§ **Work to complete**
Could you reproduce every entry as it stands, leaving the pictures behind?
[[ Data for review, beginning ]]
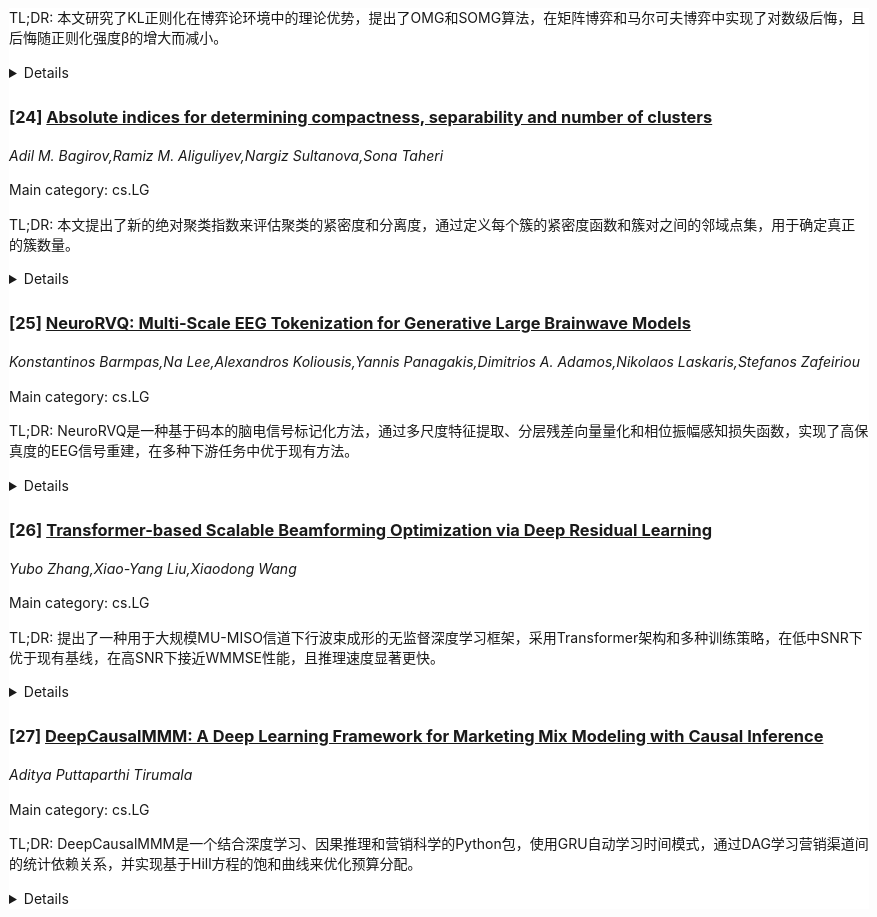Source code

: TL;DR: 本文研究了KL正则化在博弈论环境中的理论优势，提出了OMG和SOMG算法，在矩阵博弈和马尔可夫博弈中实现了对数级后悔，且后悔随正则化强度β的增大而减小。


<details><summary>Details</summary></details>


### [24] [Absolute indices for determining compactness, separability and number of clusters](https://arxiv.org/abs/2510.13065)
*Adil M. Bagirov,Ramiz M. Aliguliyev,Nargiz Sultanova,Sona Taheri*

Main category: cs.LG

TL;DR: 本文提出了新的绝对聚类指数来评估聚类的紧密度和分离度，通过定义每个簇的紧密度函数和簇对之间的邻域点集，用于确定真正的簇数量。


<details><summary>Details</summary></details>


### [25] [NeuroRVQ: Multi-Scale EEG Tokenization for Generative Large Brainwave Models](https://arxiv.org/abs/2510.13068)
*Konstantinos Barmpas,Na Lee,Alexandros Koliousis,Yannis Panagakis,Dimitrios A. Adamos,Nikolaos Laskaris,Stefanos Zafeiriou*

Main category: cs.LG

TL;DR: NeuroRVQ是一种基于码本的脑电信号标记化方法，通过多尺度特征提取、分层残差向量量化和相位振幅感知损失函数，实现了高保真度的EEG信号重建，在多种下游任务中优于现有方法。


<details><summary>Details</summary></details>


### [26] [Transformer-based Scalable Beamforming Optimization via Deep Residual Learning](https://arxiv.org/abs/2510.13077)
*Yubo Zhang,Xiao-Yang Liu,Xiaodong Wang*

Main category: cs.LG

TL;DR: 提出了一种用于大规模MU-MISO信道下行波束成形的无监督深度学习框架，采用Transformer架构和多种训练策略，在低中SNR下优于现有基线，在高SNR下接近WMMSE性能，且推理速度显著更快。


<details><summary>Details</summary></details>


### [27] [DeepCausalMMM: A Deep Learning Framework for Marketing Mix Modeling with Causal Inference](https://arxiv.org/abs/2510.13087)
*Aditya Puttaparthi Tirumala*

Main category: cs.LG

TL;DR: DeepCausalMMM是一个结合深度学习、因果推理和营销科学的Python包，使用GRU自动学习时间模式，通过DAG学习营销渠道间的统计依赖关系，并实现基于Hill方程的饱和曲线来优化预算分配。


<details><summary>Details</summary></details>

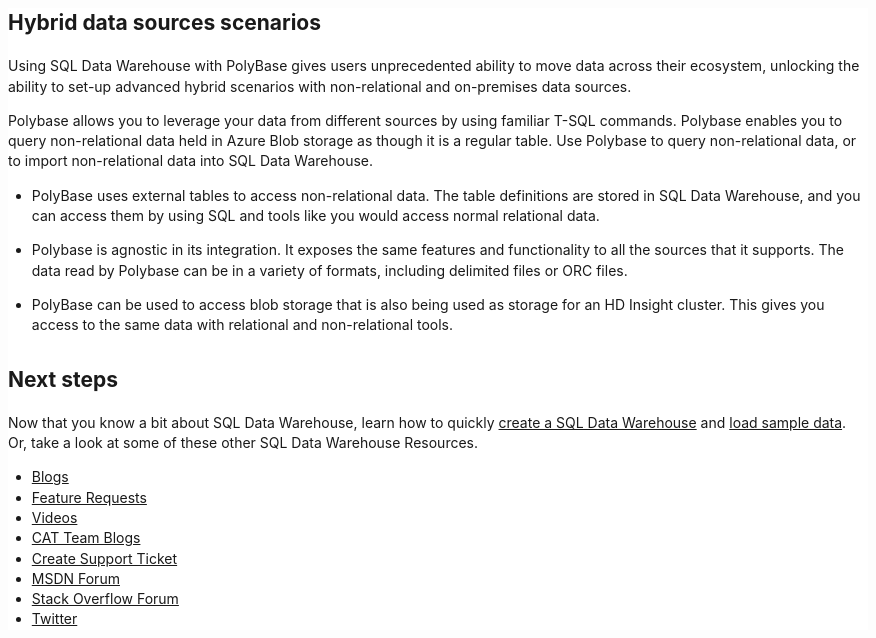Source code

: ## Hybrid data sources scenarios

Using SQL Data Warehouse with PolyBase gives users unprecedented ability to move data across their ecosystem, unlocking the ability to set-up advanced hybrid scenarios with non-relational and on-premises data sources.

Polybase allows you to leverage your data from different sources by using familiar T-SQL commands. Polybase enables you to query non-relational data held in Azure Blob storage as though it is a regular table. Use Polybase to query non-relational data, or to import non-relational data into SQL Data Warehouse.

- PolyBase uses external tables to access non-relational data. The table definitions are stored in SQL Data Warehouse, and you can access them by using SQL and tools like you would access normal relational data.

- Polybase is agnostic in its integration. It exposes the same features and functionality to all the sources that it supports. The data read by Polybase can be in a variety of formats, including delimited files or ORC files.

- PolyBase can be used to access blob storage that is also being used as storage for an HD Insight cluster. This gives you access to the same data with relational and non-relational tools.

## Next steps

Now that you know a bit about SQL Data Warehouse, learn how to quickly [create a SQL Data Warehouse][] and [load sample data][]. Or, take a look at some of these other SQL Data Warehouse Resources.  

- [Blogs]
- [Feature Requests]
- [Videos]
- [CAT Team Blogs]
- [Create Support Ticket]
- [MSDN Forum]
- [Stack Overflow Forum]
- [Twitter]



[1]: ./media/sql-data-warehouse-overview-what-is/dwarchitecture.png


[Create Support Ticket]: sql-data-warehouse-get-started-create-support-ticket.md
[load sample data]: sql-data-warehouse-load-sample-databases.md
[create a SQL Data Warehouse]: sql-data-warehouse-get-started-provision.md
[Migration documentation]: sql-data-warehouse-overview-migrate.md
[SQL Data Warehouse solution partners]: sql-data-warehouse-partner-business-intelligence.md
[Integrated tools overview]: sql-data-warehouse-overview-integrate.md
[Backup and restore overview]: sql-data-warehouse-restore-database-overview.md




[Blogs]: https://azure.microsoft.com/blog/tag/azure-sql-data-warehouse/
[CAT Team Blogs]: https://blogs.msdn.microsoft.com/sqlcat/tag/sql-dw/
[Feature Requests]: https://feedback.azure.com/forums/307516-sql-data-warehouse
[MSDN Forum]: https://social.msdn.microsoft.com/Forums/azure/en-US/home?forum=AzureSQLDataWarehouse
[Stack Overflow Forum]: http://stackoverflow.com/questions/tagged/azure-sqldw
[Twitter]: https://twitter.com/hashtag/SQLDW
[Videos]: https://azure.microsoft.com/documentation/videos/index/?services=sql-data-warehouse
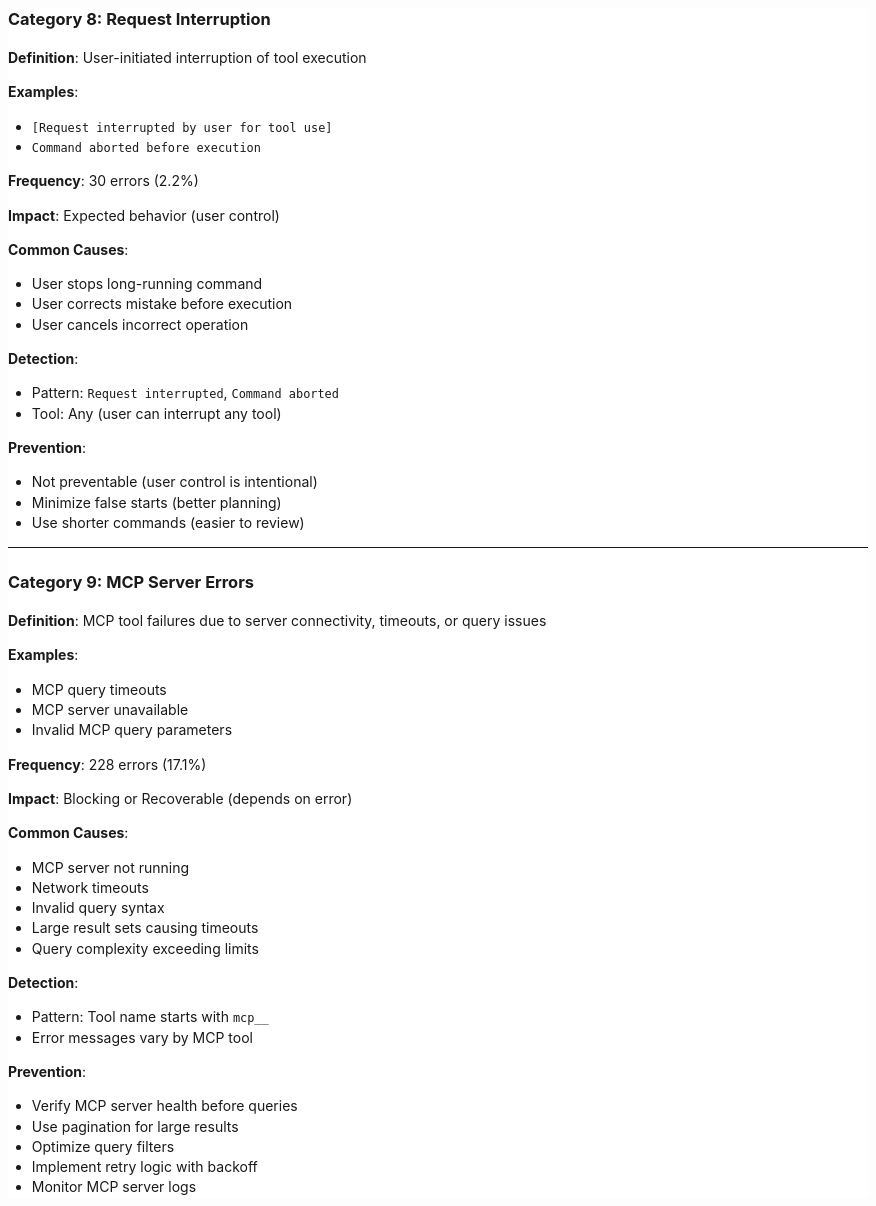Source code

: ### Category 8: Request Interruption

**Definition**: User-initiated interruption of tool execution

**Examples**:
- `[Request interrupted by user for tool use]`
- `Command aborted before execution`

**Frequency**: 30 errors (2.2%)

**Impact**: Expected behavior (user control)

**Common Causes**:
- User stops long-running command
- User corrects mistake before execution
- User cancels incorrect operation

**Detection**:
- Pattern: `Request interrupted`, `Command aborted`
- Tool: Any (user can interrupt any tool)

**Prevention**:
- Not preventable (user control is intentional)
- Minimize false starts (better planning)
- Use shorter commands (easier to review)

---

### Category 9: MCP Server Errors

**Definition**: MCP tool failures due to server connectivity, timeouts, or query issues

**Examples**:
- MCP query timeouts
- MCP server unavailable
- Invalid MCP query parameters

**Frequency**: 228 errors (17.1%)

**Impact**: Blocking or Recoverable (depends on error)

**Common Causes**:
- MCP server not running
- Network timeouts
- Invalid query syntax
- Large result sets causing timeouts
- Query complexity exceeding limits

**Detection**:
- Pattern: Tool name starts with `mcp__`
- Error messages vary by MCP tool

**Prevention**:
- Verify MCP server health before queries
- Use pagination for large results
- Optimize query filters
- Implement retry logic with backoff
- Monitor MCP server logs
[[ Data for review, end ]]
§ **Answer section**
Source code

: TL;DR: 本文研究了KL正则化在博弈论环境中的理论优势，提出了OMG和SOMG算法，在矩阵博弈和马尔可夫博弈中实现了对数级后悔，且后悔随正则化强度β的增大而减小。


<details><summary>Details</summary></details>


### [24] [Absolute indices for determining compactness, separability and number of clusters](https://arxiv.org/abs/2510.13065)
*Adil M. Bagirov,Ramiz M. Aliguliyev,Nargiz Sultanova,Sona Taheri*

Main category: cs.LG

TL;DR: 本文提出了新的绝对聚类指数来评估聚类的紧密度和分离度，通过定义每个簇的紧密度函数和簇对之间的邻域点集，用于确定真正的簇数量。


<details><summary>Details</summary></details>


### [25] [NeuroRVQ: Multi-Scale EEG Tokenization for Generative Large Brainwave Models](https://arxiv.org/abs/2510.13068)
*Konstantinos Barmpas,Na Lee,Alexandros Koliousis,Yannis Panagakis,Dimitrios A. Adamos,Nikolaos Laskaris,Stefanos Zafeiriou*

Main category: cs.LG

TL;DR: NeuroRVQ是一种基于码本的脑电信号标记化方法，通过多尺度特征提取、分层残差向量量化和相位振幅感知损失函数，实现了高保真度的EEG信号重建，在多种下游任务中优于现有方法。


<details><summary>Details</summary></details>


### [26] [Transformer-based Scalable Beamforming Optimization via Deep Residual Learning](https://arxiv.org/abs/2510.13077)
*Yubo Zhang,Xiao-Yang Liu,Xiaodong Wang*

Main category: cs.LG

TL;DR: 提出了一种用于大规模MU-MISO信道下行波束成形的无监督深度学习框架，采用Transformer架构和多种训练策略，在低中SNR下优于现有基线，在高SNR下接近WMMSE性能，且推理速度显著更快。


<details><summary>Details</summary></details>


### [27] [DeepCausalMMM: A Deep Learning Framework for Marketing Mix Modeling with Causal Inference](https://arxiv.org/abs/2510.13087)
*Aditya Puttaparthi Tirumala*

Main category: cs.LG

TL;DR: DeepCausalMMM是一个结合深度学习、因果推理和营销科学的Python包，使用GRU自动学习时间模式，通过DAG学习营销渠道间的统计依赖关系，并实现基于Hill方程的饱和曲线来优化预算分配。


<details><summary>Details</summary></details>

Source code

: ## Hybrid data sources scenarios

Using SQL Data Warehouse with PolyBase gives users unprecedented ability to move data across their ecosystem, unlocking the ability to set-up advanced hybrid scenarios with non-relational and on-premises data sources.

Polybase allows you to leverage your data from different sources by using familiar T-SQL commands. Polybase enables you to query non-relational data held in Azure Blob storage as though it is a regular table. Use Polybase to query non-relational data, or to import non-relational data into SQL Data Warehouse.

- PolyBase uses external tables to access non-relational data. The table definitions are stored in SQL Data Warehouse, and you can access them by using SQL and tools like you would access normal relational data.

- Polybase is agnostic in its integration. It exposes the same features and functionality to all the sources that it supports. The data read by Polybase can be in a variety of formats, including delimited files or ORC files.

- PolyBase can be used to access blob storage that is also being used as storage for an HD Insight cluster. This gives you access to the same data with relational and non-relational tools.

## Next steps

Now that you know a bit about SQL Data Warehouse, learn how to quickly [create a SQL Data Warehouse][] and [load sample data][]. Or, take a look at some of these other SQL Data Warehouse Resources.  

- [Blogs]
- [Feature Requests]
- [Videos]
- [CAT Team Blogs]
- [Create Support Ticket]
- [MSDN Forum]
- [Stack Overflow Forum]
- [Twitter]



[1]: ./media/sql-data-warehouse-overview-what-is/dwarchitecture.png


[Create Support Ticket]: sql-data-warehouse-get-started-create-support-ticket.md
[load sample data]: sql-data-warehouse-load-sample-databases.md
[create a SQL Data Warehouse]: sql-data-warehouse-get-started-provision.md
[Migration documentation]: sql-data-warehouse-overview-migrate.md
[SQL Data Warehouse solution partners]: sql-data-warehouse-partner-business-intelligence.md
[Integrated tools overview]: sql-data-warehouse-overview-integrate.md
[Backup and restore overview]: sql-data-warehouse-restore-database-overview.md




[Blogs]: https://azure.microsoft.com/blog/tag/azure-sql-data-warehouse/
[CAT Team Blogs]: https://blogs.msdn.microsoft.com/sqlcat/tag/sql-dw/
[Feature Requests]: https://feedback.azure.com/forums/307516-sql-data-warehouse
[MSDN Forum]: https://social.msdn.microsoft.com/Forums/azure/en-US/home?forum=AzureSQLDataWarehouse
[Stack Overflow Forum]: http://stackoverflow.com/questions/tagged/azure-sqldw
[Twitter]: https://twitter.com/hashtag/SQLDW
[Videos]: https://azure.microsoft.com/documentation/videos/index/?services=sql-data-warehouse
Source code

: ### Category 8: Request Interruption

**Definition**: User-initiated interruption of tool execution

**Examples**:
- `[Request interrupted by user for tool use]`
- `Command aborted before execution`

**Frequency**: 30 errors (2.2%)

**Impact**: Expected behavior (user control)

**Common Causes**:
- User stops long-running command
- User corrects mistake before execution
- User cancels incorrect operation

**Detection**:
- Pattern: `Request interrupted`, `Command aborted`
- Tool: Any (user can interrupt any tool)

**Prevention**:
- Not preventable (user control is intentional)
- Minimize false starts (better planning)
- Use shorter commands (easier to review)

---

### Category 9: MCP Server Errors

**Definition**: MCP tool failures due to server connectivity, timeouts, or query issues

**Examples**:
- MCP query timeouts
- MCP server unavailable
- Invalid MCP query parameters

**Frequency**: 228 errors (17.1%)

**Impact**: Blocking or Recoverable (depends on error)

**Common Causes**:
- MCP server not running
- Network timeouts
- Invalid query syntax
- Large result sets causing timeouts
- Query complexity exceeding limits

**Detection**:
- Pattern: Tool name starts with `mcp__`
- Error messages vary by MCP tool

**Prevention**:
- Verify MCP server health before queries
- Use pagination for large results
- Optimize query filters
- Implement retry logic with backoff
- Monitor MCP server logs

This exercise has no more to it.